Government received over 60,000 financial fraud complaints in May: Report

The government received at least 61,100 reports of financial frauds involving digital payments in May, indicating a large increase in such scams.

According to data shared by officials, more than half of these (33,712) were on the Unified Payments Interface (UPI), which was followed by 10,898 complaints of frauds involving debit or credit card or SIM card switching.

The remaining scams include Internet banking fraud (7,099), fraudulent or voice phishing calls (5,503), e-wallet theft (3,010), demat account scam (769), and email takeover (187).

While 61,178 cases in the 30-day period is equivalent to over 2,000 cases per day, a source familiar with the situation told Hindustan Times that the number is higher than the number of reported cases, which have averaged around nearly per day for the past three months. is 2,500. ,

It was also learned that 3,500 cases were reported on June 9 alone.

There were an average of 1,500 cases per day in 2021 and the number of cases reported every day has almost doubled, according to the report which also said that the breakdown for the other months of 2021 and 2022 is yet to be found.

These figures have come from complaints filed on the government’s cybercrime portal.

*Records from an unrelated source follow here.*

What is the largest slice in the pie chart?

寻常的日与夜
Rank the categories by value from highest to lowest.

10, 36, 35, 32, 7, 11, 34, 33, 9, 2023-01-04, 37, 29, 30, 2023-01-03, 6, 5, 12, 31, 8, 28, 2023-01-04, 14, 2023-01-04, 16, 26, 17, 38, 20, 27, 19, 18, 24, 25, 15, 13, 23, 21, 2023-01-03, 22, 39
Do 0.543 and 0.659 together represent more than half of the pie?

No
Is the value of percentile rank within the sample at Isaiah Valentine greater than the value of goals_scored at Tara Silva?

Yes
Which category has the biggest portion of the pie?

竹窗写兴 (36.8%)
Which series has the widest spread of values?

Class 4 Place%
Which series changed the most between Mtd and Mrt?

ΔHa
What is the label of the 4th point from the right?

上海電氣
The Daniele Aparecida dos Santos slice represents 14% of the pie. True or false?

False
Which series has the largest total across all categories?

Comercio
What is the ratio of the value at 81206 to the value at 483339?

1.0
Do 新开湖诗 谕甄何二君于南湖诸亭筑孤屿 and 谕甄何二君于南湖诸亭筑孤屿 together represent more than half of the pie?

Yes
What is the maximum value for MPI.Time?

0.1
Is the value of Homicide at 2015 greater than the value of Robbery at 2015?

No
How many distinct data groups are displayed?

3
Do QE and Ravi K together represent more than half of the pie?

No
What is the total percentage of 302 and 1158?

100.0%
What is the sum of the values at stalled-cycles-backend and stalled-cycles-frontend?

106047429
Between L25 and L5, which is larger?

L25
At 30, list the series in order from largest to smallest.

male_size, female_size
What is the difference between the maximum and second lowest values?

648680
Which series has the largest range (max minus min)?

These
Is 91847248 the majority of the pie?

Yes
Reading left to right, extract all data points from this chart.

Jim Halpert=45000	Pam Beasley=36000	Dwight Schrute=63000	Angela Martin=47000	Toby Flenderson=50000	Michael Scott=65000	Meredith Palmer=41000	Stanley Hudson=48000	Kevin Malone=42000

However, last week, India’s National Security Council Secretariat led by Lt Gen Rajesh Pant held a meeting to consider ways to contain the escalation, which was attended by senior officials from the Home Ministry, National Payments Corporation of India and Reserve Bank of India. Bank of India.

It is noteworthy that in FY22 – till February 28 this year – digital transactions in India UPI grew 33% to 7,422 crore transactions with Rs 8.27 lakh crore transactions worth Rs 452 crore.

It has been highlighted several times that as digital payments become more popular, fraud is on the rise.

As per other reports, every month such frauds are committed through UPI, which accounts for 50% of all financial frauds by UPI through various mechanisms, such as luring customers into paying unauthorized QR codes. Or to gain trust by installing malware and forcing customers to use it. Unauthorized app.

Moreover, apart from using techniques like SIM cloning or swapping, sending harmful QR codes, malicious apps, user impersonation, and much more to get OTP on the fraudster’s phone, fraudsters are becoming increasingly cunning. Ironically, bad actors commit these crimes using tools designed to help consumers find better answers.

Hence, given the rise in frauds, lack of adequate infrastructure to detect or prevent such incidents and lack of redressal mechanisms, concerns about online digital payments among people are genuine.